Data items

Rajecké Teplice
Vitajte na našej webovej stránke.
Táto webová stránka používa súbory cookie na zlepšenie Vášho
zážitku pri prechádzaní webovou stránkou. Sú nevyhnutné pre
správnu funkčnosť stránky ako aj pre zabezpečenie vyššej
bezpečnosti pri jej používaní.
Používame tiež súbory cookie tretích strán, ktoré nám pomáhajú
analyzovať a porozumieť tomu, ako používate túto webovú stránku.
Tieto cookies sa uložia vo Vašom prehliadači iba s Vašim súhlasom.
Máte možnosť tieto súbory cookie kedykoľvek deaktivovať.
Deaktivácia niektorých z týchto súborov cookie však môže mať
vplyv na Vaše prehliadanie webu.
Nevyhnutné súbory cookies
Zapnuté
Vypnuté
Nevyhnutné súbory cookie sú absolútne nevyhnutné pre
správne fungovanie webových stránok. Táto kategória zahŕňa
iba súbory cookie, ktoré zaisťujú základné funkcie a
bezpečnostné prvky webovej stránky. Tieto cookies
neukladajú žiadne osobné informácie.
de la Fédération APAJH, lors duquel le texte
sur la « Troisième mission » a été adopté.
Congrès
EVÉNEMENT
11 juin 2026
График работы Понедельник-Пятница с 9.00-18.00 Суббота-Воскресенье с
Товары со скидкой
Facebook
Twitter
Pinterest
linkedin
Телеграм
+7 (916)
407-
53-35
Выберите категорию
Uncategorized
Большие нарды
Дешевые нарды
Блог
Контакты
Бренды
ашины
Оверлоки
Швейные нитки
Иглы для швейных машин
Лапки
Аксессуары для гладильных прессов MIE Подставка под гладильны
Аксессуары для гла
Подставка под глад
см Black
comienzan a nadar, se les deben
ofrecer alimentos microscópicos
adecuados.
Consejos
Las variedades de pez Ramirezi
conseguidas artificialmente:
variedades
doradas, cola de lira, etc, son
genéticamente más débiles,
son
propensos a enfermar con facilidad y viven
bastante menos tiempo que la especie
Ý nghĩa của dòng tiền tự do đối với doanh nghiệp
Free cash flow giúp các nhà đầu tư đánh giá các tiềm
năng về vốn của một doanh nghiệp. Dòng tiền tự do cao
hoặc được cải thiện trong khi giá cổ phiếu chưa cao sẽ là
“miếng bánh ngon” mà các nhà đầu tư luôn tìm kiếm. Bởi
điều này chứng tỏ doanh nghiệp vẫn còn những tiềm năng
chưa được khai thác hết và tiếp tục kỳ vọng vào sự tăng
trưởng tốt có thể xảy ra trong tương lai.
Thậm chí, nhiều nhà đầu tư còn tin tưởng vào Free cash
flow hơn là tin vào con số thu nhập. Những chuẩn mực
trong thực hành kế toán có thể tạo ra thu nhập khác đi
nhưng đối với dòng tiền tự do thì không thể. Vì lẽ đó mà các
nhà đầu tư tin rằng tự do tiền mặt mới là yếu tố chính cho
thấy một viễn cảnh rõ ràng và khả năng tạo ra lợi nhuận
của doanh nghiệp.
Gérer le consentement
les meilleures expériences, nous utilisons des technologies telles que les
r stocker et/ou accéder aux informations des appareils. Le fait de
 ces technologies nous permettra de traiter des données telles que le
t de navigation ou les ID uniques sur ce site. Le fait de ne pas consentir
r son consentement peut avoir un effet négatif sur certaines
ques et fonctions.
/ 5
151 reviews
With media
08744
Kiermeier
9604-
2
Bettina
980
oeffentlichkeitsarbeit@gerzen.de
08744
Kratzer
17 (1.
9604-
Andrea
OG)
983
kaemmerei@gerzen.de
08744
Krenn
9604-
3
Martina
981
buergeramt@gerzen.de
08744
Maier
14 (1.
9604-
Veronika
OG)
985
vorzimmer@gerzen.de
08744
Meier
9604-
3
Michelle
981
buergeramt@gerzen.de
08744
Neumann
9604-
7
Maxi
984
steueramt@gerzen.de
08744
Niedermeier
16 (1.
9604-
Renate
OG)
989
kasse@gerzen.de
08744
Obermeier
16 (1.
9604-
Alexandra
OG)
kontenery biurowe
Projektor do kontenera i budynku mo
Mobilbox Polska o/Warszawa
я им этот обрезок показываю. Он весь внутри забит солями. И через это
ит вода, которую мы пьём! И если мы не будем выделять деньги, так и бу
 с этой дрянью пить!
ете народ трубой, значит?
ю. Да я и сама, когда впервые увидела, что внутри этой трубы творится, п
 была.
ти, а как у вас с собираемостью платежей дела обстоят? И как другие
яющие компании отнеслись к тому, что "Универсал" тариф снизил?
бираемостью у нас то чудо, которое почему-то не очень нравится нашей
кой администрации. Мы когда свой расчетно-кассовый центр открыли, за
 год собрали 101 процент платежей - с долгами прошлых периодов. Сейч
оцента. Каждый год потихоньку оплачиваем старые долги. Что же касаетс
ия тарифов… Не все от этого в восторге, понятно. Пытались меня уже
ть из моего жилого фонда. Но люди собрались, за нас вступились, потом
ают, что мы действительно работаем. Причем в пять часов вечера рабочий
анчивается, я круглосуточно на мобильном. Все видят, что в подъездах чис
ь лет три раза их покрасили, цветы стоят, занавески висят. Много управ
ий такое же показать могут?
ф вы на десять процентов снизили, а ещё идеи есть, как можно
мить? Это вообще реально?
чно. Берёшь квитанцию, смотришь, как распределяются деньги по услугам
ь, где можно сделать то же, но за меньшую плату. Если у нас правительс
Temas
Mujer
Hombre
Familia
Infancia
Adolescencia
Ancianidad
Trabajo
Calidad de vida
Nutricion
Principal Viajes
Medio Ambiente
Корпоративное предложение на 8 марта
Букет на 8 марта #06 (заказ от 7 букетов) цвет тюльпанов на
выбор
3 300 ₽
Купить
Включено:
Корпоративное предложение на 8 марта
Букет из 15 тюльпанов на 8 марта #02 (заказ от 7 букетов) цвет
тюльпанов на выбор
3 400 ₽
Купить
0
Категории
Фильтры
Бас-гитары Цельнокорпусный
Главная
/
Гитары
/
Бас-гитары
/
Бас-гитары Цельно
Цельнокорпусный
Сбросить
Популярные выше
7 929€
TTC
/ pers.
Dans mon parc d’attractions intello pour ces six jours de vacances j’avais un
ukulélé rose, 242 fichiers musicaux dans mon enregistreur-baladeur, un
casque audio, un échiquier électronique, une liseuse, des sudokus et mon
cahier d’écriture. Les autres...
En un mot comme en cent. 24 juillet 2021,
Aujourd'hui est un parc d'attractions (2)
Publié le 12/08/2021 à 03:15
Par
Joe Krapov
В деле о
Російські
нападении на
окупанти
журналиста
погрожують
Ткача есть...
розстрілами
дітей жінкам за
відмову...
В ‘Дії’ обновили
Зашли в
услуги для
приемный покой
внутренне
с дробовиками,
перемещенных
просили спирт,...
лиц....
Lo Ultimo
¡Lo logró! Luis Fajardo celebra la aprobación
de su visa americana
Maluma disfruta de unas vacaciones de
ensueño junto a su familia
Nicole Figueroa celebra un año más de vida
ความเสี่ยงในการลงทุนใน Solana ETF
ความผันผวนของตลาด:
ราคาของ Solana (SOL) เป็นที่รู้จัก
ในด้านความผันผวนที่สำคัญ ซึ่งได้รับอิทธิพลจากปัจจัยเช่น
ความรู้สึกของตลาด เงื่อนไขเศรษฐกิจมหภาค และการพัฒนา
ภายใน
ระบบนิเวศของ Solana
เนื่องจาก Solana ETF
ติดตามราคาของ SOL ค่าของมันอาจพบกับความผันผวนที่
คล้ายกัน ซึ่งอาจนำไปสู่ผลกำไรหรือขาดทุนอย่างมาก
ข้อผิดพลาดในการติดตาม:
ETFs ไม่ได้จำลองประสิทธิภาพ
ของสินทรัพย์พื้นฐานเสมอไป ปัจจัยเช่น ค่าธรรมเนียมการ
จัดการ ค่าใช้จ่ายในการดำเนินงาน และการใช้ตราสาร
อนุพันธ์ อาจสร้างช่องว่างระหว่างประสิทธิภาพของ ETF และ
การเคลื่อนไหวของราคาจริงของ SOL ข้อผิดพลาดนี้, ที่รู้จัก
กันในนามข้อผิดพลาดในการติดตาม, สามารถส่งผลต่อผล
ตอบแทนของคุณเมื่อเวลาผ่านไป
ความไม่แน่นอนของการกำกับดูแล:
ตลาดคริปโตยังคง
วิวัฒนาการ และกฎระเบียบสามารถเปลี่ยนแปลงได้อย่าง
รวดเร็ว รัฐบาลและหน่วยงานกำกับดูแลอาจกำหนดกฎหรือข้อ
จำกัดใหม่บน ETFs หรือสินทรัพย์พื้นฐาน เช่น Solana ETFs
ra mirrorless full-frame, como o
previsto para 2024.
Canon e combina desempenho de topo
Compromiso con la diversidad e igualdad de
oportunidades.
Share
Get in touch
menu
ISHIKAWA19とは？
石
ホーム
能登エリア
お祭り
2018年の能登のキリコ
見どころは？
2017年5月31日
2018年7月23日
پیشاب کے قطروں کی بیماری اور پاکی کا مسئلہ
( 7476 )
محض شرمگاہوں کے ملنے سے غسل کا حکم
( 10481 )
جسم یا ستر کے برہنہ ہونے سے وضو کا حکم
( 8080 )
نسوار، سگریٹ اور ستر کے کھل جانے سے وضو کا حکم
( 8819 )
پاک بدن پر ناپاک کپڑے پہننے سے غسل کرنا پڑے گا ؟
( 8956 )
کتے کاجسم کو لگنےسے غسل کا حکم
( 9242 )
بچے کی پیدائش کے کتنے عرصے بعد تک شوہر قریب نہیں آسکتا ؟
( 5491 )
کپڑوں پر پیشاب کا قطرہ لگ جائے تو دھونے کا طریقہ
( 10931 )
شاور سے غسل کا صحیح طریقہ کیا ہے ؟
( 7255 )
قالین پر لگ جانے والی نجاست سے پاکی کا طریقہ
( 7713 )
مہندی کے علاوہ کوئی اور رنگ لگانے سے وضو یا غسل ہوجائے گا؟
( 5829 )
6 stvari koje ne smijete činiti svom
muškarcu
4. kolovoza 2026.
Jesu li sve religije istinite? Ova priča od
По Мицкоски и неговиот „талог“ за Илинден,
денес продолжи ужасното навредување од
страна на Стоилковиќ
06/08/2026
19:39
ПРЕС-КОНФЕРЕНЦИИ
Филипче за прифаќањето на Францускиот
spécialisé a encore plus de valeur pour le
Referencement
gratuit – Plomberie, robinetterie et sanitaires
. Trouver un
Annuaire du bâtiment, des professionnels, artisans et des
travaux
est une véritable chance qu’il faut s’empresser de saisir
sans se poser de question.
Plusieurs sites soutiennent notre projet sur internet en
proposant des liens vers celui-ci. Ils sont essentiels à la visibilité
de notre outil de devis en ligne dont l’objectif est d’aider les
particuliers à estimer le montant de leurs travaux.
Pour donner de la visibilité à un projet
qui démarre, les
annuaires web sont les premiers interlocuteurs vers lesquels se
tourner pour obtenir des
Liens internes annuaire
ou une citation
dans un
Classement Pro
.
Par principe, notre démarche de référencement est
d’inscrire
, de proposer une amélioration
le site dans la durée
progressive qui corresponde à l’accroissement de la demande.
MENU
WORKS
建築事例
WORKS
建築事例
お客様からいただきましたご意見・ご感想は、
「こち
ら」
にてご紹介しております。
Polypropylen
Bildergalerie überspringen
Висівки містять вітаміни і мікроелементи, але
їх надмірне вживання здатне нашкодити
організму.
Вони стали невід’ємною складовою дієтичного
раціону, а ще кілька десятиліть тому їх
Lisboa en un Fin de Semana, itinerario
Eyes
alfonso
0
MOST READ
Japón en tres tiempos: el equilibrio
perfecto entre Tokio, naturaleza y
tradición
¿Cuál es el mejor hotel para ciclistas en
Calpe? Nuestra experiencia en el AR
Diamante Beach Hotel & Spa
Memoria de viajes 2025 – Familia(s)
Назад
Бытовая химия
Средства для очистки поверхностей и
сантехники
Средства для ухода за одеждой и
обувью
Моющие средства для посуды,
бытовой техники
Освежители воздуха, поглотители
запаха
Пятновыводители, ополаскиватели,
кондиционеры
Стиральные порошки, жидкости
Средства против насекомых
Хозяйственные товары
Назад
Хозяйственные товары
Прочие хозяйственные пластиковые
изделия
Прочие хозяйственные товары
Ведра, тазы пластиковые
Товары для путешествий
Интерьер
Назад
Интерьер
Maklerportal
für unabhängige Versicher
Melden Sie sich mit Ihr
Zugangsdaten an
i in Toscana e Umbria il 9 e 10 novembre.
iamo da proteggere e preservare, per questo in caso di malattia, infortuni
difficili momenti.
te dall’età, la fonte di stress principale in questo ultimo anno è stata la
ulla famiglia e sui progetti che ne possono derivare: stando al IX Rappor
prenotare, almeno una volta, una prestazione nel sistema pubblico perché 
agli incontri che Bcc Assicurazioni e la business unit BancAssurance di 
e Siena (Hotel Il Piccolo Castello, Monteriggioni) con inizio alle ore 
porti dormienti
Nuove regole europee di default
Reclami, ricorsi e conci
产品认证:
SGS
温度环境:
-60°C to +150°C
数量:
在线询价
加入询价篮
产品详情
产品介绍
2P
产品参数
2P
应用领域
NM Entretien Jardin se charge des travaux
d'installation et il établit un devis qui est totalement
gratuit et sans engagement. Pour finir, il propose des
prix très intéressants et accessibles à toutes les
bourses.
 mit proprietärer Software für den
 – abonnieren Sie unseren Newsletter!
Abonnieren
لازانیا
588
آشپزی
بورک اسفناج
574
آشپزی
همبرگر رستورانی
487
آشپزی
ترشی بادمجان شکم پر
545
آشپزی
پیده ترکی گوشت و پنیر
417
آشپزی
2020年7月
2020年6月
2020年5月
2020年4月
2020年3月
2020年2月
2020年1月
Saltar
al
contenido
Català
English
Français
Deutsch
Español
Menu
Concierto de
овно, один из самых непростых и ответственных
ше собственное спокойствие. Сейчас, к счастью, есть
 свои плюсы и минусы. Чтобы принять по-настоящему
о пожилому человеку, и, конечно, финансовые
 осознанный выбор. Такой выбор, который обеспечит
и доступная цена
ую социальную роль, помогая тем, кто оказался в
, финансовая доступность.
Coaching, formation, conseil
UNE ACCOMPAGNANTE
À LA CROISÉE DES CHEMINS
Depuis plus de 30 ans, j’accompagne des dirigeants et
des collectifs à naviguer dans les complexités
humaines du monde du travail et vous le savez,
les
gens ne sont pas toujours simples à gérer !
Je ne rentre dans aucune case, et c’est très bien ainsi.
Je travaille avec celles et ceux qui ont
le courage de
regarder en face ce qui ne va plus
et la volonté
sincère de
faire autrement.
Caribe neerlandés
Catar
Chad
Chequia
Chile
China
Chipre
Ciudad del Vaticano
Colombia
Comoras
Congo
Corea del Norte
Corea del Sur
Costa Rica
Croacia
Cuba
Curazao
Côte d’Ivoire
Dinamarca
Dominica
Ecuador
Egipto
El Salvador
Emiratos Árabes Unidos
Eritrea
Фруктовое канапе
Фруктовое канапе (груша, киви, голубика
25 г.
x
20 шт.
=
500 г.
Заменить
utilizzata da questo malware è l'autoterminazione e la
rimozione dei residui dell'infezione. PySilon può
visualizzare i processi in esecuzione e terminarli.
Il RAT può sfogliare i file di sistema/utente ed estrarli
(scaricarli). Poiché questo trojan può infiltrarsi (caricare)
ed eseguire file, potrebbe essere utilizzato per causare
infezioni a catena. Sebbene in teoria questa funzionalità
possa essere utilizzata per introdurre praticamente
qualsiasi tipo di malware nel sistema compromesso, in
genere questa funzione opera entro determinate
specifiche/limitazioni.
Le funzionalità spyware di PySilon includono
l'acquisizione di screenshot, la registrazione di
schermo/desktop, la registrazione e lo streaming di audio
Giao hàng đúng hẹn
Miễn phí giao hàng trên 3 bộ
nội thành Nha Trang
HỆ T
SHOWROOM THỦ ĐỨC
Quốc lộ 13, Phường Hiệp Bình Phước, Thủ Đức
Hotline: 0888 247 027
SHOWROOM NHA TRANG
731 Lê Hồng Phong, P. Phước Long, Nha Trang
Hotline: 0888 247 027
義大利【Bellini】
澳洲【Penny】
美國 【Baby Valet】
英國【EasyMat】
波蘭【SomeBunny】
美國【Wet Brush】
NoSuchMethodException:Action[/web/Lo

## WHAT TO PRODUCE
Transcribe the records word for word, from their very first line through the line containing "Deaktivácia niektorých z", with both of those lines included.

## RESPONSE TO THE EXERCISE
Rajecké Teplice
Vitajte na našej webovej stránke.
Táto webová stránka používa súbory cookie na zlepšenie Vášho
zážitku pri prechádzaní webovou stránkou. Sú nevyhnutné pre
správnu funkčnosť stránky ako aj pre zabezpečenie vyššej
bezpečnosti pri jej používaní.
Používame tiež súbory cookie tretích strán, ktoré nám pomáhajú
analyzovať a porozumieť tomu, ako používate túto webovú stránku.
Tieto cookies sa uložia vo Vašom prehliadači iba s Vašim súhlasom.
Máte možnosť tieto súbory cookie kedykoľvek deaktivovať.
Deaktivácia niektorých z týchto súborov cookie však môže mať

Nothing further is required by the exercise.